Esqueça os robôs de filmes de ficção científica que empunham armas. A realidade da robótica hoje é bem mais focada em ajudar a nossa saúde e o dia a dia. Na Califórnia, nos Estados Unidos, pesquisadores da renomada Universidade de Stanford estão na linha de frente dessa revolução, desenvolvendo máquinas minúsculas que prometem combater um problema grave de saúde: o derrame isquêmico.
Milli-bot: Um Pequeno Herói Contra O Derrame
Entre os avanços mais impressionantes, está o que eles chamam de 'mili-bot'. Imagine um robô do tamanho de um grão de arroz que pode ser inserido dentro das suas artérias. Esse é o futuro que os cientistas de Stanford estão construindo para prevenir derrames isquêmicos, aqueles causados por entupimentos nos vasos sanguíneos.
O funcionamento é engenhoso: uma vez dentro da artéria, o mili-bot começa a se mover em círculos. Essa movimentação simples, mas eficaz, rompe as redes de fibrina, que são como teias pegajosas que prendem os glóbulos vermelhos e formam os perigosos coágulos. Ao 'faxinar' o vaso sanguíneo, ele impede que a obstrução se agrave e cause um derrame.
A importância dessa inovação é gigante. Nos Estados Unidos, a cada 40 segundos, uma pessoa sofre um Acidente Vascular Cerebral (AVC). No Brasil, a situação também é alarmante, com uma estimativa de uma morte por AVC a cada 6,5 minutos. Um robô como o mili-bot poderia literalmente salvar vidas ao agir preventivamente, muito antes que o derrame aconteça.

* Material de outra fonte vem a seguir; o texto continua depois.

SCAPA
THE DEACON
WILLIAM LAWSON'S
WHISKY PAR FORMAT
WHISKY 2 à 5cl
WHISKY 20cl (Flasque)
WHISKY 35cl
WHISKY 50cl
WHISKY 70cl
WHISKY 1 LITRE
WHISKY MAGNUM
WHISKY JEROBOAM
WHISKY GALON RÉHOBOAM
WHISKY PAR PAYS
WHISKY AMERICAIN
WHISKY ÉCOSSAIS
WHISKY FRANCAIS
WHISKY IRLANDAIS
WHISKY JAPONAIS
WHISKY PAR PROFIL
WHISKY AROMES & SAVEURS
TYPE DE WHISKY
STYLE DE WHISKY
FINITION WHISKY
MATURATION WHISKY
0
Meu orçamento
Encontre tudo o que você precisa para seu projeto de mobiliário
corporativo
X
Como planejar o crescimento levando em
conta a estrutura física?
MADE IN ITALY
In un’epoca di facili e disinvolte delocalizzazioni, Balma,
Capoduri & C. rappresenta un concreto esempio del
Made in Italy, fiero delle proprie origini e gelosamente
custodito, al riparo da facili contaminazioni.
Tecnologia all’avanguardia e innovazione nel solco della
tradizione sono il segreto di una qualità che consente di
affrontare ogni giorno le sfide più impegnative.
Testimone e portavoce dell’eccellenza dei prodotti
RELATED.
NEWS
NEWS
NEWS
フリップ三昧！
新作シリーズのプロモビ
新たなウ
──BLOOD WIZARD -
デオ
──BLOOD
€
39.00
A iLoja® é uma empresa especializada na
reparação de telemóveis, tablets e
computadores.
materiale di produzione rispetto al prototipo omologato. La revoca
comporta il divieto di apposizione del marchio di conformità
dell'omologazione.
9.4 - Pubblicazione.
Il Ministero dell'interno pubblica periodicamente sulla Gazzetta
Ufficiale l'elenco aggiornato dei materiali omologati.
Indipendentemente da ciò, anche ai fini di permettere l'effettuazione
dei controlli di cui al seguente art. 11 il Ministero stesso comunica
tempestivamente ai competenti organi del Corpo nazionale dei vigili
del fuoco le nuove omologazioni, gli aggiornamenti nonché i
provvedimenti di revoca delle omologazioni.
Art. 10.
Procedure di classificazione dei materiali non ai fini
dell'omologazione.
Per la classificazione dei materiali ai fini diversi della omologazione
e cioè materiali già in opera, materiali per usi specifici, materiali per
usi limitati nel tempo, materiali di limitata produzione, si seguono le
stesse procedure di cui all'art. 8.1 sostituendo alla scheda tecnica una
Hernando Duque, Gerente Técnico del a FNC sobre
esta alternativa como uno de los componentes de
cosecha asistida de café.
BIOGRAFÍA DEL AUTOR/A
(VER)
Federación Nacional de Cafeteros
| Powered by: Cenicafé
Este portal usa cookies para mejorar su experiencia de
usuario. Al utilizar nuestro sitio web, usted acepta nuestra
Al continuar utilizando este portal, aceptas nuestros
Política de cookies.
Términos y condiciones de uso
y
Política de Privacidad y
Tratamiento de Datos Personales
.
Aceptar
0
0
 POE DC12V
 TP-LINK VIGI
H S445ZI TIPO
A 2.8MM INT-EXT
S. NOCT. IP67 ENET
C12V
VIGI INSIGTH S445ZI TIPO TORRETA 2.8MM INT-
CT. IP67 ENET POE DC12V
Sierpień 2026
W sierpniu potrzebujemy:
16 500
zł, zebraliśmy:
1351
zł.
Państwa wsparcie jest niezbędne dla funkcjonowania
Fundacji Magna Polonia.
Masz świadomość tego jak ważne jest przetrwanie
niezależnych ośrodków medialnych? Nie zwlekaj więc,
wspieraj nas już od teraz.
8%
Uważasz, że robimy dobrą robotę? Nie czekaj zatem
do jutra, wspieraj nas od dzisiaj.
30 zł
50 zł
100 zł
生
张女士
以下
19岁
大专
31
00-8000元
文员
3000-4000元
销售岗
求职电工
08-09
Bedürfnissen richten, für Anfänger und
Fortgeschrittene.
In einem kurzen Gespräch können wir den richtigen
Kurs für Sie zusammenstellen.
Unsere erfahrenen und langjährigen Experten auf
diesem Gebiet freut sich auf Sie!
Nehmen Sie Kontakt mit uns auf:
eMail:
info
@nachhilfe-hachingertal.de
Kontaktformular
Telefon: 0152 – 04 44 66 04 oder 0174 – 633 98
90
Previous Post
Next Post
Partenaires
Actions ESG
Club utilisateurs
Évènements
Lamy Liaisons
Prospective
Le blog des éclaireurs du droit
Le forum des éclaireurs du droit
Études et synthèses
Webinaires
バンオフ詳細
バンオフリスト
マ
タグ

Os estudiosos por trás dessa tecnologia garantem que o procedimento é mais seguro e eficaz do que as abordagens atuais. Isso porque o mili-bot não precisa de fios para funcionar e é controlado magneticamente, o que diminui riscos e aumenta a precisão. Esse tipo de avanço só é possível graças à colaboração de diversos especialistas da Universidade de Stanford, incluindo profissionais de bioengenharia, ciência da computação e medicina.
Droide Gitamini: Companhia E Estímulo Para Uma Vida Saudável
Mas a robótica de Stanford não se limita apenas a resolver problemas internos. A equipe também está pensando em como a tecnologia pode nos ajudar a ter um dia a dia mais ativo e menos solitário. Embora o mili-bot cuide das artérias, a prevenção de doenças como o derrame também passa pela atividade física, como caminhadas regulares.
Pensando nisso, foi desenvolvido o Droide Gitamini. Originalmente fabricado pela Piaggio Fast Forward, este robô foi modificado pelos pesquisadores de Stanford para ser um verdadeiro companheiro. Ele parece um balde com um design moderno e rodas, e tem a capacidade de carregar suas coisas – livros, compras, etc. – enquanto segue você de forma intuitiva e educada.
As modificações feitas por Stanford transformaram o Gitamini em um parceiro de bem-estar. Com uma tela acoplada e conectada ao ChatGPT, ele faz mais do que apenas carregar peso. O robô emite alertas sobre desníveis e rachaduras nas calçadas, sugere rotas alternativas para a caminhada e até aconselha pausas para o descanso, garantindo que a atividade física seja segura e prazerosa.
“Estamos interessados em como os robôs podem ajudar no que chamaríamos de robótica do bem-estar”, explicou Michelle Baldonado, engenheira do Centro de Robótica de Stanford, em uma entrevista recente.
Tanto o mili-bot quanto o Droide Gitamini são exemplos claros de como a Universidade de Stanford está inovando para usar a robótica em benefício da saúde e do bem-estar de todos, mostrando um futuro onde as máquinas são aliadas essenciais em nossas vidas.